··· Quoted passage ···

I'm two weeks into a cut and I'm on about 3900 calories a day, although one day a week I'll drop to about 3000 and one day a week I raise it to 4500


----------



## PHMG (Jun 15, 2010)

Nickthegreek said:


> Raa you have one hell of a metabolism there mate! lol


lol, its called chemical warfare mate


----------



## PHMG (Jun 15, 2010)

Chris86 said:


> I'm cutting ATM 25 5ft11 13.5stone tho body fat is high not sure what % I don't even want to think about it rite now lol on 1950-2000 kcals a day I think I'm dropping weight to fast in 10 days I'm down almost 10lbs


stick with it. Biggest drop will be those first 10 days when water is dropping with a bit of fat. It will level out.


----------



## barsnack (Mar 12, 2011)

cutting on 2,000 aday, carns kept just under 100g, not easy and especially since ive recently learned how to make the perfect crunchy cheesecake


----------



## pipebomb (Oct 3, 2009)

Between 1650-2100.

1650 on rest days & 2100 on training days.

Almost at my goal now, just 5 pounds left.

Dropped 24 lbs so far.


----------



## XRichHx (Mar 7, 2012)

5'10

195 lbs

Cutting on 2200 calories.


----------



## Chris86 (Oct 17, 2011)

PowerHouseMcGru said:


> stick with it. Biggest drop will be those first 10 days when water is dropping with a bit of fat. It will level out.


Cheers for the advice man il stick with it lol


----------



## Hayesy (Aug 15, 2011)

Nice to see some responde but what the feck are you eating!

@barsnack - why did you have to mention cheesecake, i could muder some right now


----------



## PHMG (Jun 15, 2010)

···

◆ Exercises:
- a) Transcribe the part of the cutting-calories thread between "cutting on 2,000" and "(Oct 3, 2009)", inclusive.
- b) In the cutting-calories thread, how many pounds does pipebomb say they have dropped so far?

··· Dataset rows ···

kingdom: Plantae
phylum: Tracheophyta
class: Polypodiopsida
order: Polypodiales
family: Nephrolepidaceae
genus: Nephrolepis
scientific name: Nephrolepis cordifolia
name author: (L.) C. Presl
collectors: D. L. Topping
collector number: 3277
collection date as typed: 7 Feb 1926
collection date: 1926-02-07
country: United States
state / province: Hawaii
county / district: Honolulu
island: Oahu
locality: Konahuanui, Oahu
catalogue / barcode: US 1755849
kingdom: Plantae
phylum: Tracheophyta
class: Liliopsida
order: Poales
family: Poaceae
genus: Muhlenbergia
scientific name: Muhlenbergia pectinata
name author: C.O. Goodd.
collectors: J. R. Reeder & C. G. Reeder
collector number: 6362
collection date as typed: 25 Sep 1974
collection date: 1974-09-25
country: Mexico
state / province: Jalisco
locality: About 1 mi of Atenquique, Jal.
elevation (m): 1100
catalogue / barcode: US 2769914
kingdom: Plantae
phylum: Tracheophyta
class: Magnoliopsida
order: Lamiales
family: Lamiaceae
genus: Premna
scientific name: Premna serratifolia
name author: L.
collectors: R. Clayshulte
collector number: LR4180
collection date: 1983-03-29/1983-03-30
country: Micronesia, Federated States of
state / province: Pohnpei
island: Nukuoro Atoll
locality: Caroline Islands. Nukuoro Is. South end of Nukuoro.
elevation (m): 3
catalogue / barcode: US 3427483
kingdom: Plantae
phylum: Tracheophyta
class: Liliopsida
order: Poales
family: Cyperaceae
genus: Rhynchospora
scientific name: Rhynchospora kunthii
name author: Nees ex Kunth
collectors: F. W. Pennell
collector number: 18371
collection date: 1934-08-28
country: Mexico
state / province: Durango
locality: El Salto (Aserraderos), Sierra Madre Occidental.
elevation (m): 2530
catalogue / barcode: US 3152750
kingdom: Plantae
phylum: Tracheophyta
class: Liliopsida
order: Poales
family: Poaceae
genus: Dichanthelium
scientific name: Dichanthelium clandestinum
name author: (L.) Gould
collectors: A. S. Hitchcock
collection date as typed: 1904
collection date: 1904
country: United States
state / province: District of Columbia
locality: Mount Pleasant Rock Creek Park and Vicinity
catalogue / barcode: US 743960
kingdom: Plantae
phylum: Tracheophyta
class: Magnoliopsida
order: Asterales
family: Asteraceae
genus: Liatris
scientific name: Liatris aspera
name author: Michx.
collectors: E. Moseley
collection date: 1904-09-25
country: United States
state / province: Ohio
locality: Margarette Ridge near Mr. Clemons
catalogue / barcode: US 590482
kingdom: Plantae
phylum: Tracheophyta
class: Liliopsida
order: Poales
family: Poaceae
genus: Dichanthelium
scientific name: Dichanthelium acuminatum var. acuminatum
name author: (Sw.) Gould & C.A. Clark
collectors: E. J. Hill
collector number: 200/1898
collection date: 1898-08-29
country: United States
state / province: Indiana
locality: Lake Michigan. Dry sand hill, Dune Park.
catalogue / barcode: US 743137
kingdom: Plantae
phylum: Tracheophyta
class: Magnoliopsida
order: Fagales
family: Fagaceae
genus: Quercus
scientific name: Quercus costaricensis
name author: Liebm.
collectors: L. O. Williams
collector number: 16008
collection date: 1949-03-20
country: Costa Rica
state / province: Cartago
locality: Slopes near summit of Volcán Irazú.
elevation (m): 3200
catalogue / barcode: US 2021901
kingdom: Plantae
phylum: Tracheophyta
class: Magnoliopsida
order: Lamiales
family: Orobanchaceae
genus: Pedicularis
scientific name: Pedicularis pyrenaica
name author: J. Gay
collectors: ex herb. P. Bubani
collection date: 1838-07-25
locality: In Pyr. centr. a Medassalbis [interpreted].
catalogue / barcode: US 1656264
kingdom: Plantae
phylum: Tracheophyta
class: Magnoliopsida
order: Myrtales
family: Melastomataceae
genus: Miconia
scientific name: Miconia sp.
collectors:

···

◆ Worked solutions:
- a)
cutting on 2,000 aday, carns kept just under 100g, not easy and especially since ive recently learned how to make the perfect crunchy cheesecake


----------



## pipebomb (Oct 3, 2009)

- b) 24 pounds.